Reasons and decision

Overview

[1] The Appellant applied for a division of unadjusted pensionable earnings (DUPE) for two periods of time. The first was a period when she was married to the Added Party (1976 to 1995). During the second period she claims she and the Added Party lived together as common-law partners (2000 to 2008).

[2] The Respondent allowed the application for the period of time when the Appellant was married to the Added Party. The Respondent denied, initially and upon reconsideration, the application related to the period of cohabitation. The Appellant appealed the reconsideration decision to the Social Security Tribunal (Tribunal) on October 31, 2016.

[3] This appeal involves the question of whether the Appellant may apply for a DUPE for a period when she and the Added Party were common-law partners. Specifically, whether an application made more than four years after the common-law partners began to live separate and apart has a reasonable chance of success.

[4] Subsection 53(1) of the Department of Employment and Social Development Act (DESD Act) states that the General Division must summarily dismiss an appeal if satisfied that it has no reasonable chance of success (Miter v. Canada (A.G.), 2017 FC 262).

[5] For the reasons set out below I have decided that this appeal must be summarily dismissed.

Evidence

[6] The Appellant and Added Party were married in 1976. They separated in 1991 and were divorced in 1995 (GD2-43).The Appellant submitted that she also lived with the Added Party as common-law partners from March 2000 to February 2008. The Added Party submitted that he did not live with the Appellant during the period of 2000 to 2008 (GD2-40).

[7] In September 2015 the Appellant applied for a DUPE for both periods. The application for the period of marriage was allowed and the application related to the period of cohabitation was denied.

[8] The Appellant applied for a DUPE for the period of March 2000 to February 2008 more than four years after the date she reported as the date of separation (February 2008). The file contains no agreement from the Added Party to allow the Appellant to file after the end of the four-year period. Therefore, given the information on file, the appeal does not have a reasonable chance of success.

Submissions

[9] The Appellant was given notice in writing of the intent to summarily dismiss the appeal and was allowed a reasonable period of time to make submissions as required by Section 22 of the Social Security Tribunal Regulations (Regulations). She was also asked to describe any facts that would have prevented her from filing before September 2015.

[10] The Appellant submitted that:

  1. she was not informed of the requirement to apply for a DUPE within four years of her separation; and
  2. she experienced considerable hardship during her marriage and period of cohabitation and should be entitled to a DUPE for all of the time she lived with the Added Party.

[11] The Respondent submitted that:

  1. The Appellant’s application for a DUPE for the period of 2000 to 2008 has no reasonable chance of success because it was made more than four years after the Appellant and the Added Party separated.

Analysis

[12] Section 55.1 of the Canada Pension Plan (CPP) provides for a division of unadjusted pensionable earnings (DUPE) after separation or divorce. The rules that apply to divorces and separations on or after January 1, 1987 apply to this appeal. For the reasons below it is not necessary to make findings of fact to resolve the dispute between the Appellant and the Added Party over the period of cohabitation. The Appellant’s application has no reasonable chance of success even if her evidence is proven as fact.

[13] A former common-law partner may apply for a DUPE provided certain conditions are met. Under subsection 55.1(c) the former common-law partners must have been living separate and apart for one year or more and the application must be made within four years of the date when they began to live separate and apart. The partners can agree in writing that an application may be made after the four-year period.
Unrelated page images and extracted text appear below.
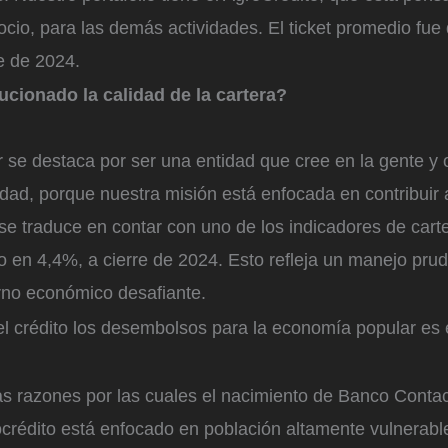
ocio, para las demás actividades. El ticket promedio fue
re de 2024.
cionado la calidad de la cartera?
se destaca por ser una entidad que cree en la gente y o
dad, porque nuestra misión está enfocada en contribuir a
 se traduce en contar con uno de los indicadores de car
 en 4,4%, a cierre de 2024. Esto refleja un manejo prud
orno económico desafiante.
el crédito los desembolsos para la economía popular es
as razones por las cuales el nacimiento de Banco Contac
ocrédito está enfocado en población altamente vulnerabl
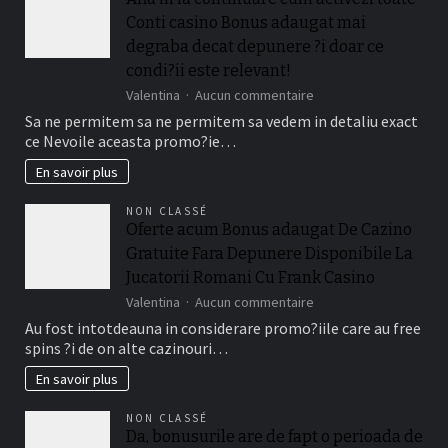
Conti casino Bonus adaugat mai
degraba decat depunere ?i doar ce
condi?ii este relevant!
sur
Valentina
Aucun commentaire
Afla
Sa ne permitem sa ne permitem sa vedem in detaliu exact
in
ce Nevoile aceasta promo?ie…
la
continuare
En savoir plus
cum
activezi
NON CLASSÉ
toate
Oferte acum Bonus adaugat De Cazino
Conti
Gratuite Fara Depunere Disponibile La
casino
Bonus
Jucatorii Romani Cu Frank Casino
adaugat
sur
Valentina
Aucun commentaire
mai
Oferte
Au fost intotdeauna in considerare promo?iile care au free
degraba
acum
decat
spins ?i de on alte cazinouri…
Bonus
depunere
adaugat
En savoir plus
?
De
i
Cazino
doar
NON CLASSÉ
Gratuite
ce
Da, bonusurile are de fapt o perioada de
Fara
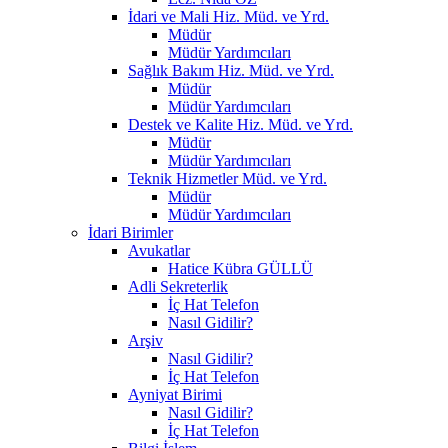
İdari ve Mali Hiz. Müd. ve Yrd.
Müdür
Müdür Yardımcıları
Sağlık Bakım Hiz. Müd. ve Yrd.
Müdür
Müdür Yardımcıları
Destek ve Kalite Hiz. Müd. ve Yrd.
Müdür
Müdür Yardımcıları
Teknik Hizmetler Müd. ve Yrd.
Müdür
Müdür Yardımcıları
İdari Birimler
Avukatlar
Hatice Kübra GÜLLÜ
Adli Sekreterlik
İç Hat Telefon
Nasıl Gidilir?
Arşiv
Nasıl Gidilir?
İç Hat Telefon
Ayniyat Birimi
Nasıl Gidilir?
İç Hat Telefon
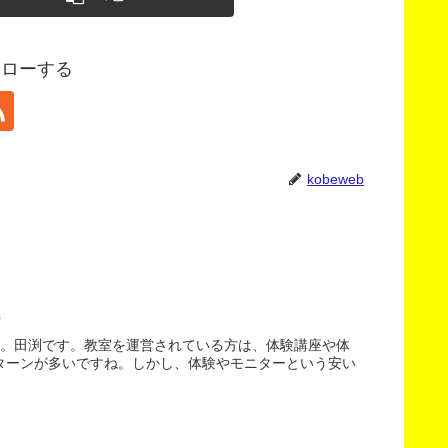
フォローする
kobeweb
す。田渕です。教室を運営されている方は、体験講座や体
ターンが多いですね。しかし、体験やモニターという安い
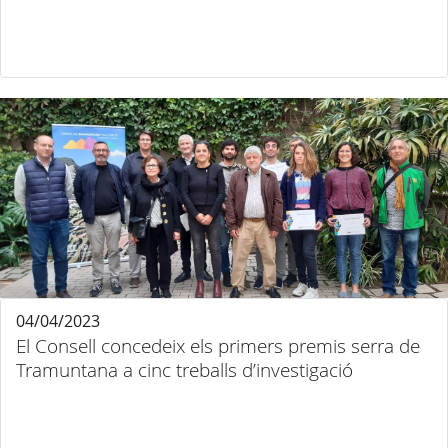
04/04/2023
El Consell concedeix els primers premis serra de
Tramuntana a cinc treballs d’investigació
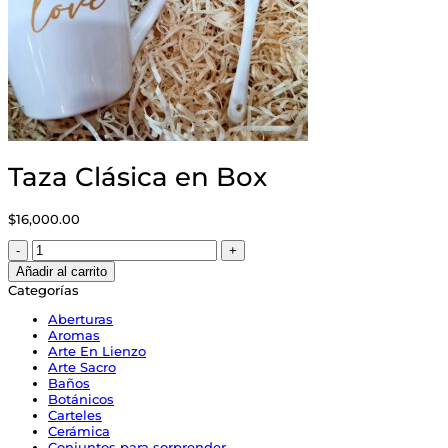
Taza Clásica en Box
$
16,000.00
Taza
Clásica
Añadir al carrito
en
Categorías
Box
cantidad
Aberturas
Aromas
Arte En Lienzo
Arte Sacro
Baños
Botánicos
Carteles
Cerámica
Conjuntos para sorprender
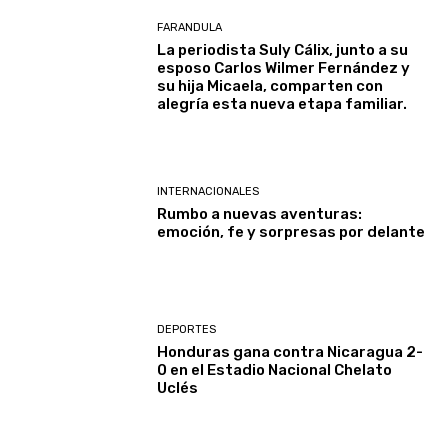
FARANDULA
La periodista Suly Cálix, junto a su
esposo Carlos Wilmer Fernández y
su hija Micaela, comparten con
alegría esta nueva etapa familiar.
INTERNACIONALES
Rumbo a nuevas aventuras:
emoción, fe y sorpresas por delante
DEPORTES
Honduras gana contra Nicaragua 2-
0 en el Estadio Nacional Chelato
Uclés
[14] The Tribunal is created by legislation and, as such, it only has the powers granted to it by its governing statute. Therefore, I am required to interpret and apply the provisions as they are set out in the CPP. I cannot consider extenuating circumstances such as the Appellant’s hardships during her relationships with the Added Party to disregard or waive mandatory requirements under the CPP.

[15] The Appellant took issue with the fact that no one informed her of a statutory deadline at the time of her divorce and separation. The onus is on the Appellant to make her application within the legislated lime limits and submit the necessary evidence to prove her eligibility on a balance of probabilities. The fact that she was not aware of the legislated deadlines does not absolve her of the requirement to meet them.
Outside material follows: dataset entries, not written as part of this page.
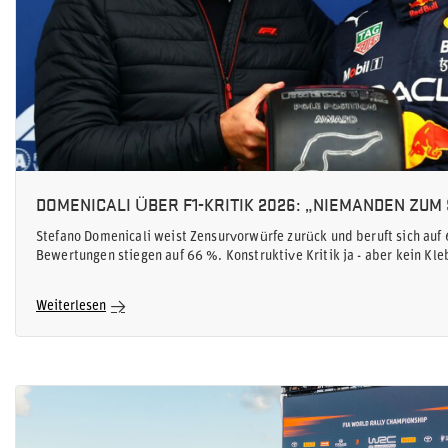
DOMENICALI ÜBER F1-KRITIK 2026: „NIEMANDEN ZUM
Stefano Domenicali weist Zensurvorwürfe zurück und beruft sich au
Bewertungen stiegen auf 66 %. Konstruktive Kritik ja - aber kein Kl
Weiterlesen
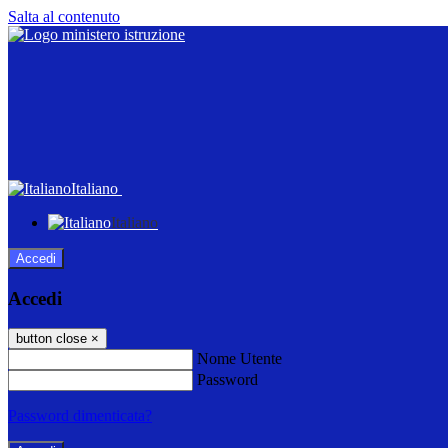
Salta al contenuto
Italiano
Italiano
Accedi
Accedi
button close
×
Nome Utente
Password
Password dimenticata?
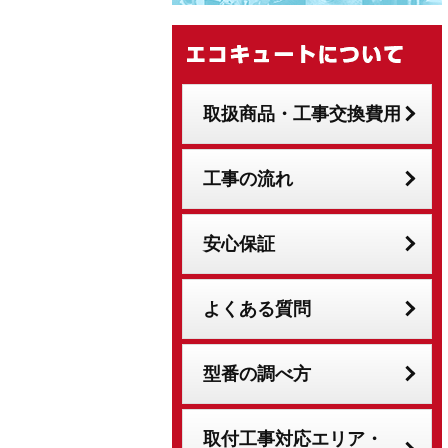
取扱商品・工事交換費用
工事の流れ
安心保証
よくある質問
型番の調べ方
取付工事対応エリア・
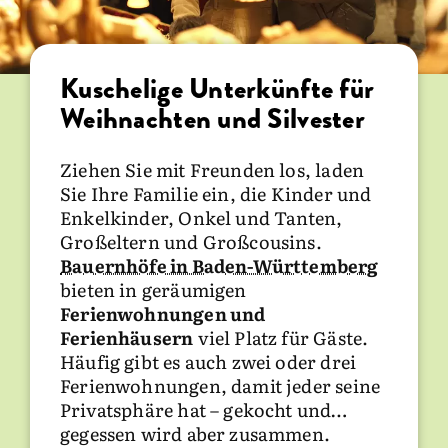
Kuschelige Unterkünfte für
Buntes Brauchtum in
Weihnachten und Silvester
Baden-Württemberg
Ziehen Sie mit Freunden los, laden
Fasching in Rottweil
,
Fasnet in
Sie Ihre Familie ein, die Kinder und
Villingen
,
Fastnacht in Waldkirch
–
Enkelkinder, Onkel und Tanten,
Sie kennen es vielleicht auch unter
Großeltern und Großcousins.
dem Namen Karneval. Wie auch
Bauernhöfe in Baden-Württemberg
immer Sie es nennen: Die närrische
bieten in geräumigen
Zeit wird in Baden-Württemberg
Ferienwohnungen und
besonders ausgelassen gefeiert. Von
Ferienhäusern
Januar bis häufig in den März
viel Platz für Gäste.
Häufig gibt es auch zwei oder drei
hinein, zeigt sich der Brauch in all
Ferienwohnungen, damit jeder seine
seinen unterschiedlichen Facetten.
Privatsphäre hat – gekocht und
Hier gibt es ein
Narrengericht
, dort
gegessen wird aber zusammen.
eine lässige
Büttenrede
, mal gibt es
[16] The issue under appeal is whether the Appellant may apply for a DUPE for a period when she lived with the Added Party as common-law partners. The Appellant’s claim was for the period of March 2000 to February 2008. The Appellant made her application for a DUPE in September 2015, beyond the legislated limit that applies to applications for a DUPE made by former common-law partners. There is no written agreement to allow the Appellant to make her application after the four year period.

[17] Accordingly, I find that the appeal has no reasonable chance of success.

Conclusion

[18] The appeal is summarily dismissed.